Perhaps the greatest question of all is the question of virtue. Where do you find virtue today? We live in an age when the vocabulary is hard and vulgar, when conversation takes place via keyboard or smartphone rather than face to face, when bitching has become a right, and when moral failure seems to propel folks even higher into the public eye instead of sending them packing.
St. Basil the Great put it this way: Man should be like the earth and bear fruit; he should not
let inanimate matter appear to surpass him. The earth bears crops for
your benefit, not for its own, but when you give to the poor, you are
bearing fruit which you will gather in for yourself, since the reward
for good deeds goes to those who perform them.
We should not let inanimate matter surpass us... Now there's a thought. Could it be that dirt knows better its place and virtue than the crowning achievement of God's creation? But that is exactly the point of the fall. We have lost our sense of place and purpose and substituted an inflated ego, an unbalanced sense of self, and the cause of me for the First Commandment. It is a stubborn will that cannot easily be put down into its place. It rises up and betrays what we confess with our lips and it does this over and over again. So we come in repentance to acknowledge our failure, to ask for God's forgiveness, and to seek, by the aid of the Spirit, not to repeat our error.

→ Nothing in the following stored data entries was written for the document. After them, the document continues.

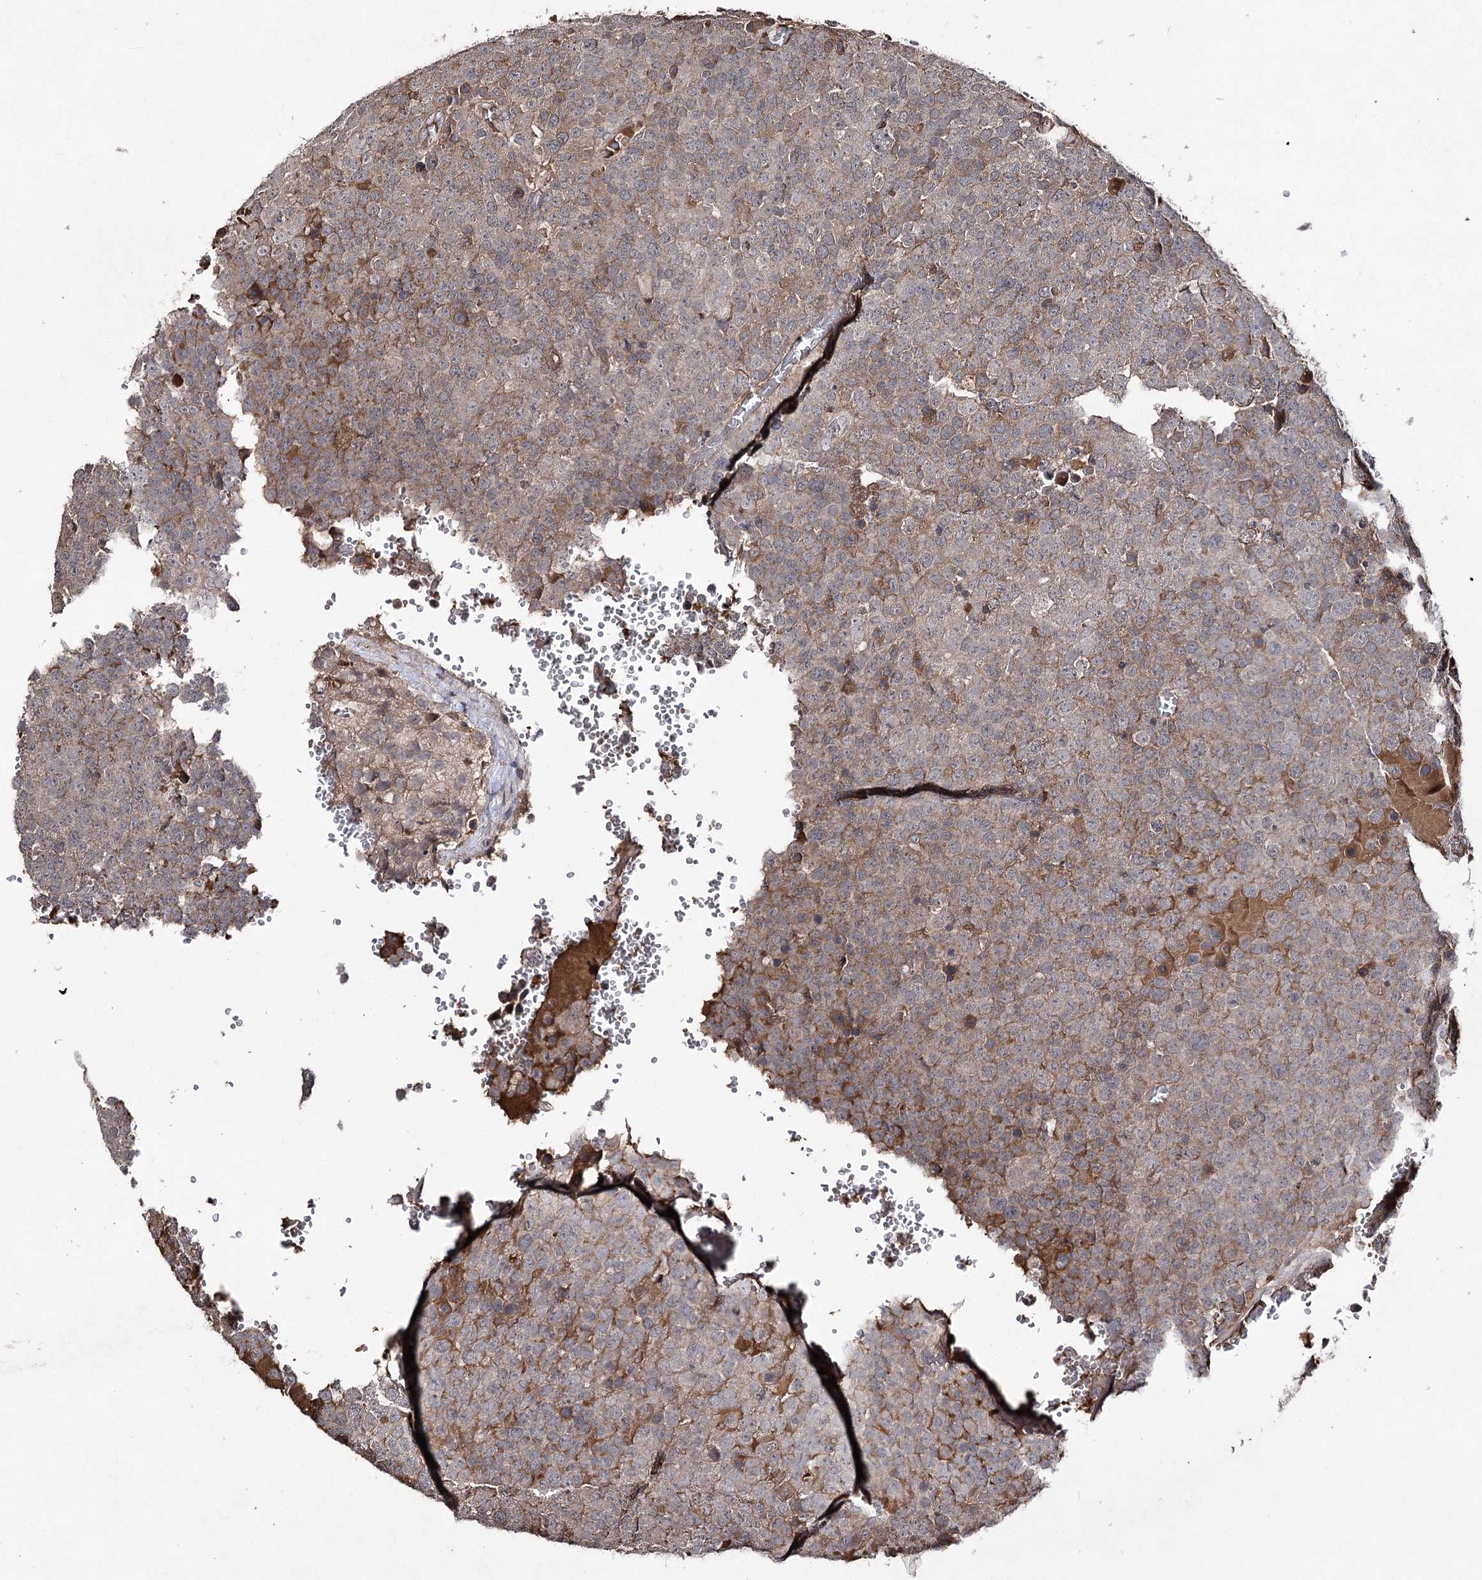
{"staining": {"intensity": "moderate", "quantity": "25%-75%", "location": "cytoplasmic/membranous"}, "tissue": "testis cancer", "cell_type": "Tumor cells", "image_type": "cancer", "snomed": [{"axis": "morphology", "description": "Seminoma, NOS"}, {"axis": "topography", "description": "Testis"}], "caption": "Testis cancer tissue displays moderate cytoplasmic/membranous staining in approximately 25%-75% of tumor cells", "gene": "SYNGR3", "patient": {"sex": "male", "age": 71}}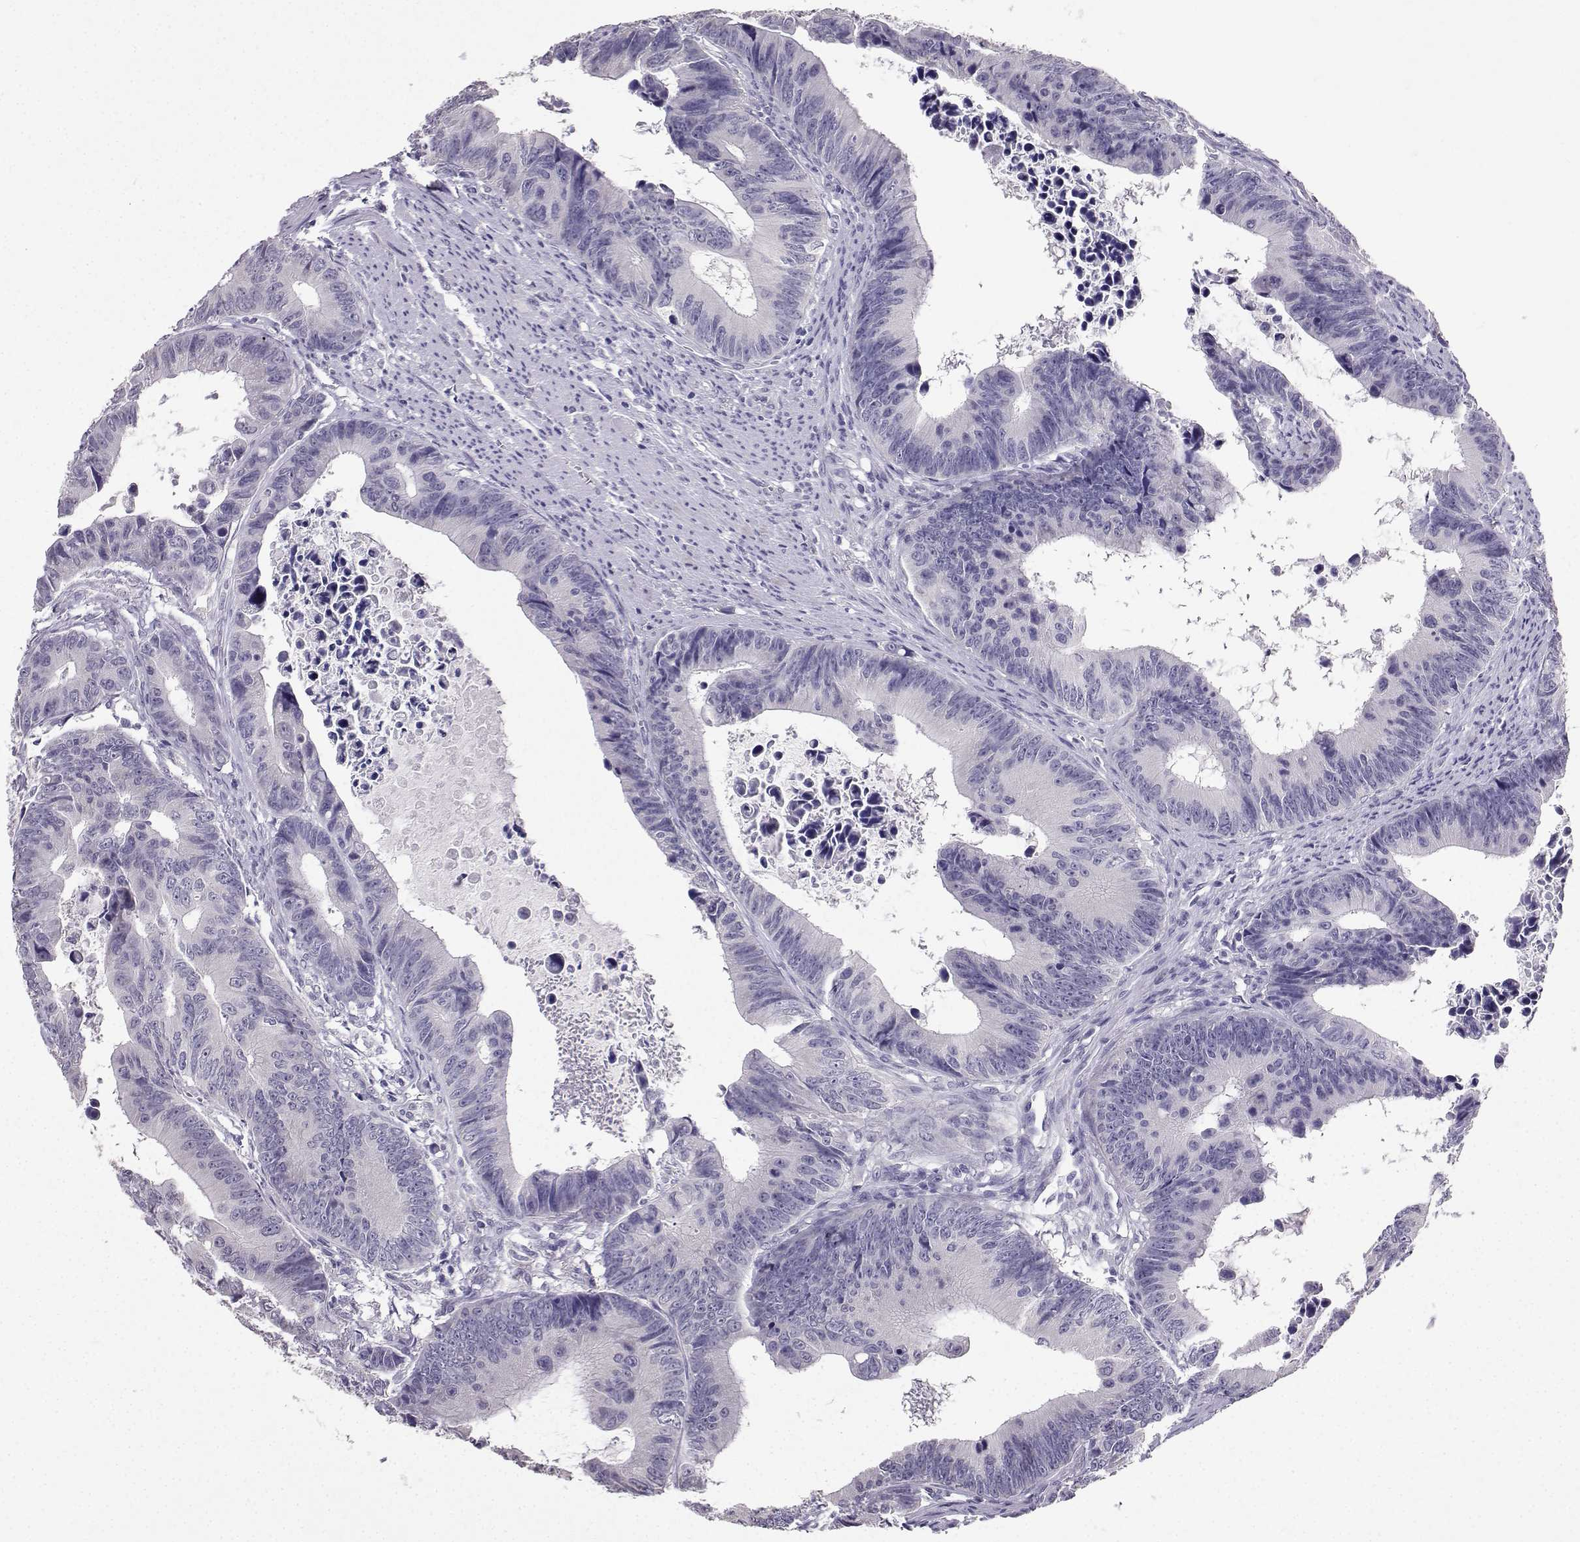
{"staining": {"intensity": "negative", "quantity": "none", "location": "none"}, "tissue": "colorectal cancer", "cell_type": "Tumor cells", "image_type": "cancer", "snomed": [{"axis": "morphology", "description": "Adenocarcinoma, NOS"}, {"axis": "topography", "description": "Colon"}], "caption": "A micrograph of colorectal cancer stained for a protein exhibits no brown staining in tumor cells.", "gene": "SPAG11B", "patient": {"sex": "female", "age": 87}}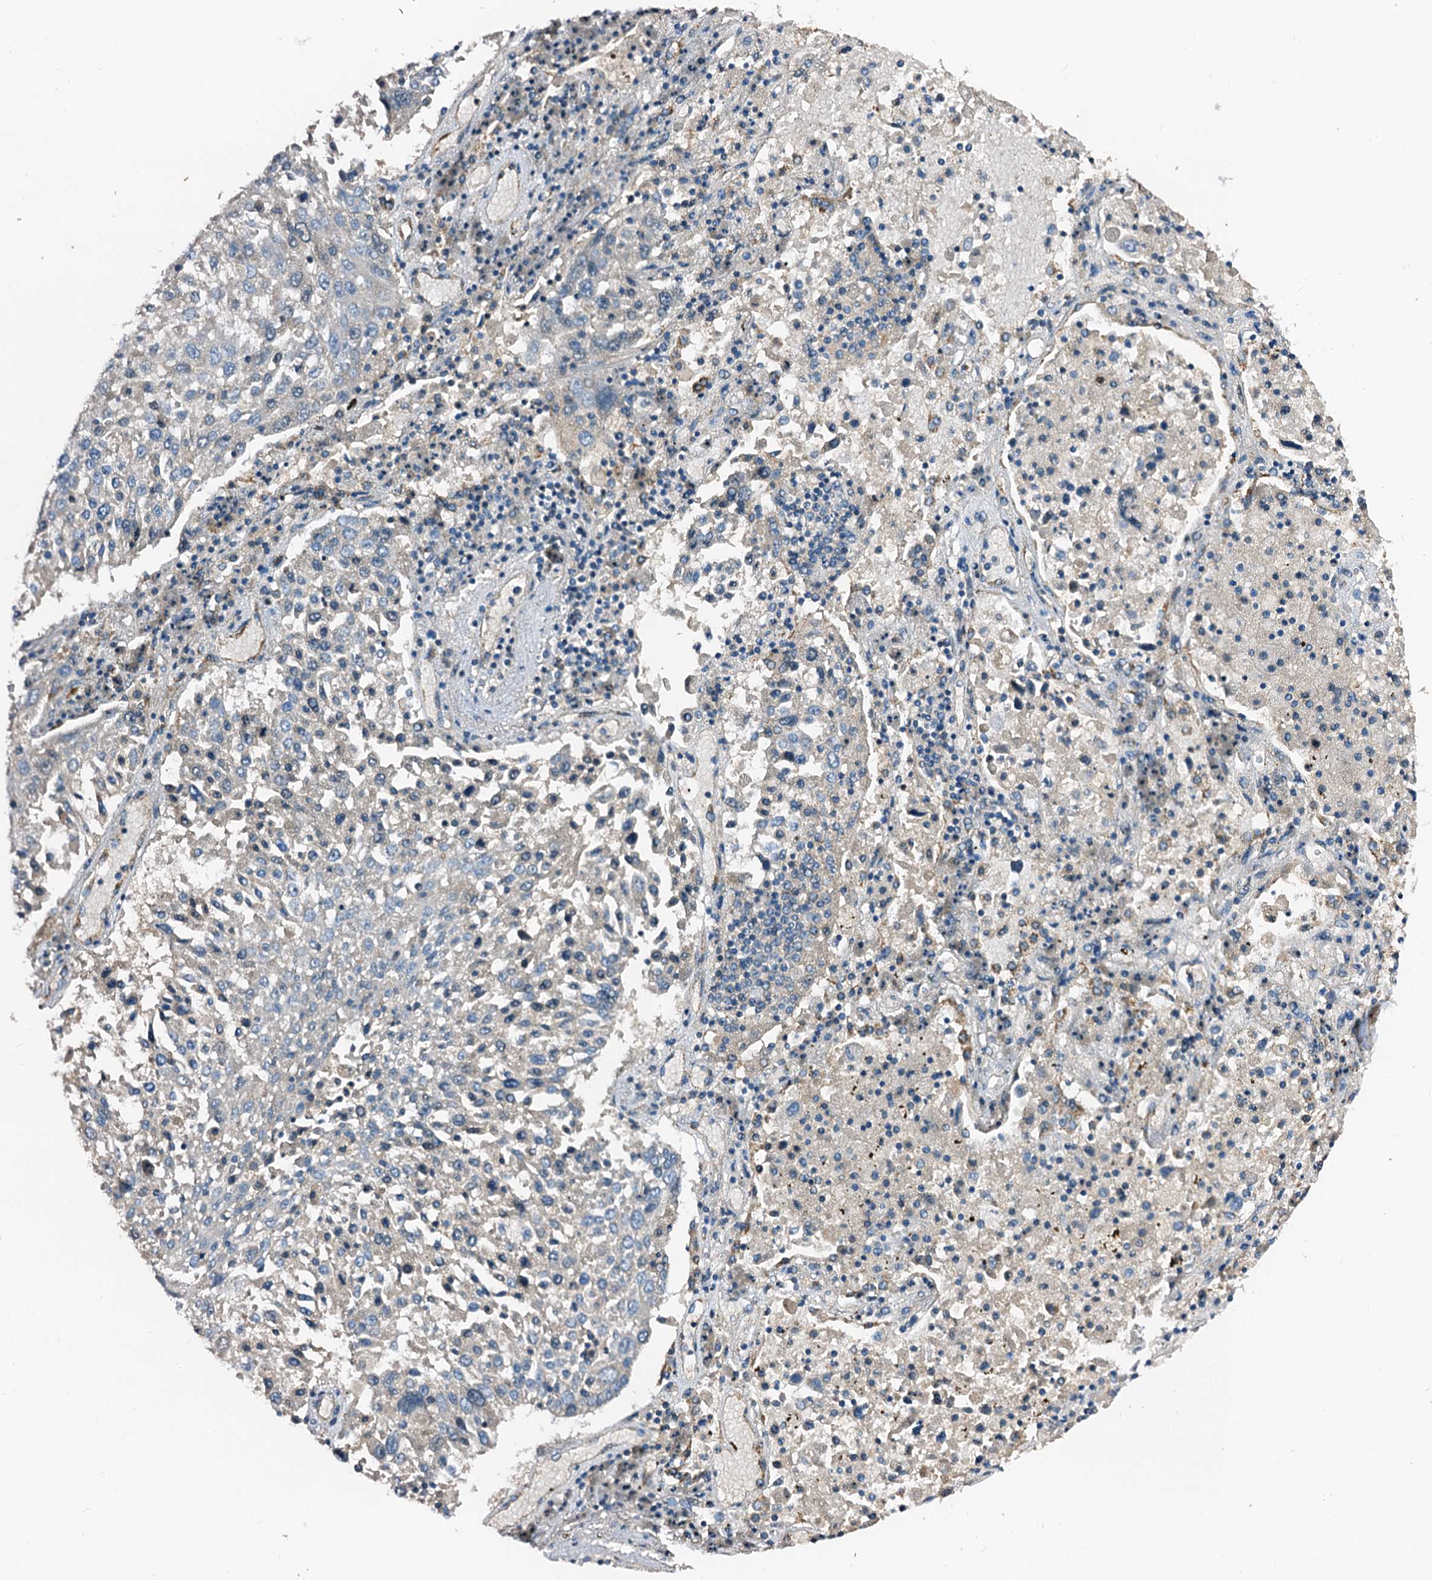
{"staining": {"intensity": "negative", "quantity": "none", "location": "none"}, "tissue": "lung cancer", "cell_type": "Tumor cells", "image_type": "cancer", "snomed": [{"axis": "morphology", "description": "Squamous cell carcinoma, NOS"}, {"axis": "topography", "description": "Lung"}], "caption": "A micrograph of squamous cell carcinoma (lung) stained for a protein reveals no brown staining in tumor cells.", "gene": "FIBIN", "patient": {"sex": "male", "age": 65}}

It seems to me that this is the core issue of stewardship. We have become content to let the dirt surpass us and we have forgotten the noble character of our creation, even though marred by the Fall. We have surely forgotten that God sees and regards the good works we do in faith. This is, in itself, great blessing. By acting as misers in the things of this life, we eschew the gift of eternity and we care nothing for the regard of God. In this we are stupider than ass who must be bridled to walk in the right way. For we have been set free of the curse of this self-imposed bondage to chose whom we will serve. Our deeds betray whether or not we have exchanged the noble cause of faith for the ignorance of selfishness that hides behinds a heart insisting that we deserve whatever good we have. There may be more virtue in dirt than in human flesh and blood. Pray brothers and sisters that we may repent and be restored from ignorance to faith and from a self-absorbed life to one of faith and the good works that show forth that faith.
1 comment:
Great words!!
How many will be able to hear them, and to understand what is being said? Not too many in today's society, I think.